La Torre del Bollo requiere un andamiaje que apuntale el débil sustento de sus fachadas derrocadas; las paredes de la torre del castillo Alocaz todavía pueden ser perfectamente restituidas porque los sillares y la mampostería de sus muros desmoronados están allí mismo, a la espera de que alguien los reponga, antes de que otro alguien se los lleve; en Torre-Lopera nadie habrá quitado aquella higuera incipiente que brotaba hace años de una amenazadora grieta del muro, y hoy sus ya dilatadas raíces leñosas habrán provocado peligrosos deslizamientos de los sillares angulares, etcétera.

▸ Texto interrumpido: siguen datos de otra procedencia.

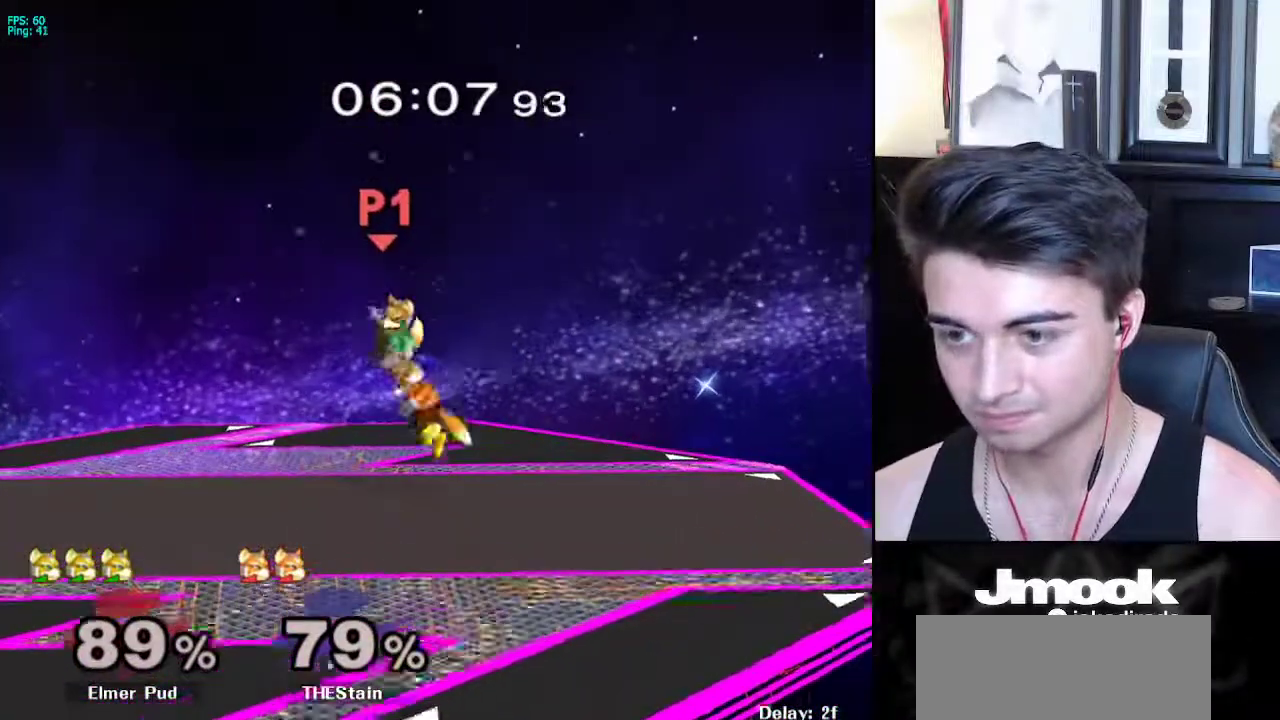
{"buttons": [], "left_stick": "right", "right_stick": "center", "events": [[117, "left_stick", "left"], [233, "left_stick", "right"]]}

Este tipo de construcciones históricas dispersas sucumbían tradicionalmente por el efecto que sobre la rapiña del abandono provocaban los terremotos o los rayos, pero en estos tiempos tecnológicos, la falta de una tutela efectiva, en cualquiera de sus manifestaciones, resulta mucho más dañina que la peor de las tormentas.

Si ustedes leen el estudio de la historiadora Raquel M. López sobre La Comisión de Monumentos Históricos y Artísticos de la provincia de Sevilla se darán cuenta de que gran parte del Patrimonio Cultural que ha sobrevivido a las adversidades y a las carestías, que siempre han existido, ha sido consecuencia de que en los momentos críticos alguien que estuvo pendiente reaccionó. Este heroico "estar pendiente" de los tiempos de Gestoso se llama en nuestros días "tutela patrimonial", y es un principio legal, además de ético, que mucho me temo que corresponde a la Administración, aunque el edificio protegido tenga dueño con apellidos. Muchas veces, prolongar la vida de estas construcciones históricas dispersas, hasta que lleguen tiempos mejores, no consiste en esperar la bendición de encontrar una Caixa que nos resuelva la papeleta de una restauración integral, que ojalá, sino en la diligencia cotidiana de apuntalar un hastial o en arrancar a tiempo una higuera silvestre, y, por supuesto, en la competente exigencia de que cada uno cumpla con su parte. Por estos anchos campos del "pan llevar" de Utrera, el modesto trabajo de una cuadrilla de peones del antiguo Empleo Comunitario sigue manteniendo en pie, treinta años después, los tapiales de la fortificación medieval del puente romano de La Alcantarilla, y la interesantísima torre del cortijo de Troya, testimonio arquitectónico del Repartimiento castellano, existe todavía porque hace muchos años un propietario responsable zunchó sus muros y grapó sus grietas.

Así pues, si las paredes de la torre del castillo de Alocaz terminan por desmoronarse, y con ellas la certidumbre en la inherente e irrenunciable aplicación del principio de "tutela" sobre estos patrimonios no urbanos, tan esenciales para el entendimiento de nuestra historia como "invisibles" para nuestra sociedad, ya saben que pueden ahorrarse las excusas, sean públicas o privadas.